Recent survey reveals 88% of cryptocurrency exchanges want regulation

02 Aug, 2018
by Richard Allen
Recent survey reveals 88% of cryptocurrency exchanges want regulation

Contrary to what many might think, a recent survey done by crypto-friendly payment company Mistertango has revealed that many cryptocurrency exchanges want regulation. In fact, 88% would like to see the industry regulated.

According to FinExtra, respondents believe that regulation is necessary for the industry to mature, and a third believe that without regulation, a sudden market crash or devaluation is imminent.
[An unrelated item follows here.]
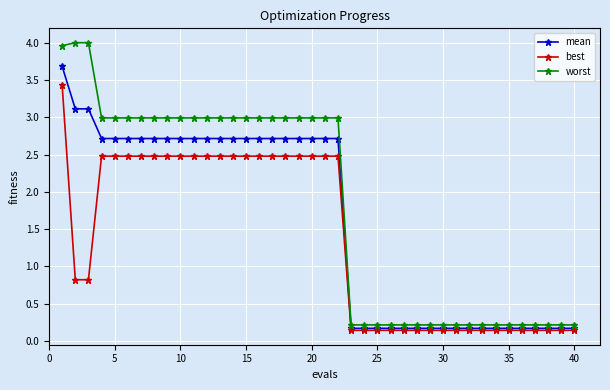

Reading left to right, what are all the values shown in this chart?

mean: 3.7	3.1	3.1	2.7	2.7	2.7	2.7	2.7	2.7	2.7	2.7	2.7	2.7	2.7	2.7	2.7	2.7	2.7	2.7	2.7	2.7	2.7	0.2	0.2	0.2	0.2	0.2	0.2	0.2	0.2	0.2	0.2	0.2	0.2	0.2	0.2	0.2	0.2	0.2	0.2
best: 3.4	0.8	0.8	2.5	2.5	2.5	2.5	2.5	2.5	2.5	2.5	2.5	2.5	2.5	2.5	2.5	2.5	2.5	2.5	2.5	2.5	2.5	0.1	0.1	0.1	0.1	0.1	0.1	0.1	0.1	0.1	0.1	0.1	0.1	0.1	0.1	0.1	0.1	0.1	0.1
worst: 4.0	4.0	4.0	3.0	3.0	3.0	3.0	3.0	3.0	3.0	3.0	3.0	3.0	3.0	3.0	3.0	3.0	3.0	3.0	3.0	3.0	3.0	0.2	0.2	0.2	0.2	0.2	0.2	0.2	0.2	0.2	0.2	0.2	0.2	0.2	0.2	0.2	0.2	0.2	0.2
While regulation is important, it’s just as crucial that exchanges aren’t regulated into oblivion.

Some of the survey’s key findings reveal that, of the 24 exchanges across Europe, Asia, South America and Oceania, 88% want regulation while 40% say that reducing crypto barriers by banks will increase acceptance.

17% believe that the biggest threat to the industry is overly strict regulation, 55% say that crypto users should be subject to Know Your Customer (KYC) and Anti-Money Laundering (AML) practices. 30% revealed that the biggest threat to the market is a major crypto crash.

Mistertango’s Business Manager Gabrielius Bilkštys said, “For cryptocurrencies to move towards the scale and ubiquity possessed by fiat currency, it needs cohesive, considered and comprehensive regulation. Thus, regulation will be a catalyst, not an inhibitor to the crypto market’s development.”

Oleksandr Lutskevych, CEO of CEX.IO, said the industry has taken the opportunity to finally have its say in regulation. He went on to say that, while it is widely believed that crypto-related companies want to avoid regulation, in reality the industry is well aware that regulation will lead to maturity in the market and ensure businesses stay clear from illicit activities.